Passage:
━━━━━━━━━━━━━━━━
There is a slight-but-important distinction between the two ideas presented in this title, I swear. Also, hello, welcome to my spooky Christmas story!
Context: I’ve been mostly-in-charge-of-myself (with relatively more successes than failures) for a long time. I’m competent at Not Opening the Door to Strangers. I can use the stove and I know all the different kinds of wounds and how to first-aid them, and to never throw flour on a fire and when to call Emergency Services or Poison Control. In fact, I even have a long and uneventful history of supervising other people. Most of my income from ages 11 to 19 was derived from babysitting—sometimes as many as five tiny people at once. I’m very good at remembering who will eat sandwiches with mustard on them, and who won’t.
Over the years, I’ve proven how very much I’m allowed to be in charge of myself.
Except.
There is one specific area in which I am really, really bad at supervising myself. It’s when I’m asleep.
I’m pretty sure I know what you’re thinking right now, which is that most people don’t actually need very much in-sleep supervision.
And I’ve talked about this before, but I think maybe I didn’t convey how dramatically bad at sleeping I am. I am SO BAD that it’s almost like a joke or an urban legend. Among my distance-friends—anyone who ever has to travel with me, really—it’s become a poorly-understood but generally-accepted phenomenon, kind of like gravity, complete with concise, factual explanations for the benefit of others (Tess) and dramatic reenactments (Maggie).
Sharing a room with me is the kind of thing that no one is just born ready for. It’s an intermediate endeavor. You have to work up to it.
At home, the situation is normalized. It’s fine. I’m married to someone who pretty much takes these things in stride and explains to me (patiently) that no, the ceiling does not in fact have an octopus on it, and the closet is just a closet, and it’s not flooding outside, the water is not higher than the windows.
But sometimes, D has to go out of town for work, and then I’m left unsupervised.
━━━━━━━━━━━━━━━━
Supplied material:
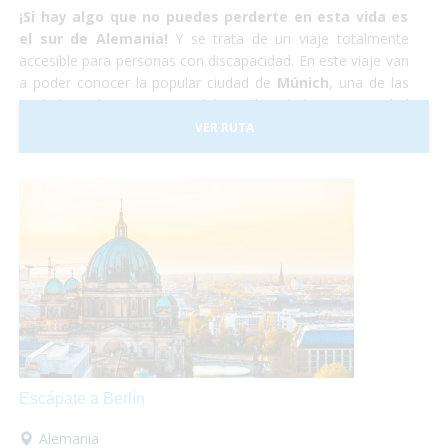
¡Si hay algo que no puedes perderte en esta vida es
el sur de Alemania!
Y se trata de un viaje totalmente
accesible para personas con discapacidad. En este viaje van
a poder conocer la popular ciudad de
Múnich
, una de las
ciudades más importantes del mundo, y la hermosa ciudad
medieval de
Núremberg
. No lo dudes más y atrévete
VER RUTA
a
viajar en tu silla de ruedas
por el sur de Alemania.
Nosotros nos encargaremos de todo y tu,
¡Sólo deberás
disfrutar!
Escápate a Berlín
Alemania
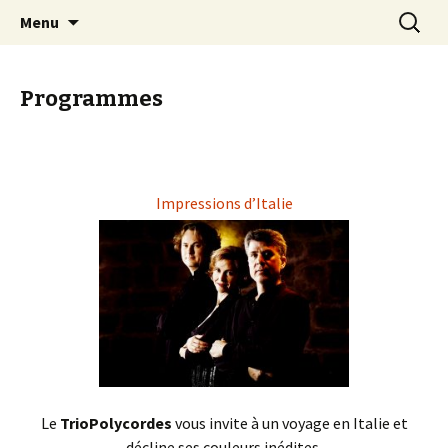
Aller
Recherc
Trio Polycordes
Menu
au
contenu
Programmes
Impressions d’Italie
Le
TrioPolycordes
vous invite à un voyage en Italie et
décline ses couleurs inédites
━━━━━━━━━━━━━━━━
Using the information:
**a)** Reproduce the post about sleeping word for word, starting at "And I’ve talked" and ending at "than the windows.".
**b)** Which people does the post about sleeping mention by name?
Use only the post itself, not the rows.

Answers to this exercise:
**a)**
And I’ve talked about this before, but I think maybe I didn’t convey how dramatically bad at sleeping I am. I am SO BAD that it’s almost like a joke or an urban legend. Among my distance-friends—anyone who ever has to travel with me, really—it’s become a poorly-understood but generally-accepted phenomenon, kind of like gravity, complete with concise, factual explanations for the benefit of others (Tess) and dramatic reenactments (Maggie).
Sharing a room with me is the kind of thing that no one is just born ready for. It’s an intermediate endeavor. You have to work up to it.
At home, the situation is normalized. It’s fine. I’m married to someone who pretty much takes these things in stride and explains to me (patiently) that no, the ceiling does not in fact have an octopus on it, and the closet is just a closet, and it’s not flooding outside, the water is not higher than the windows.

**b)** Tess, Maggie, D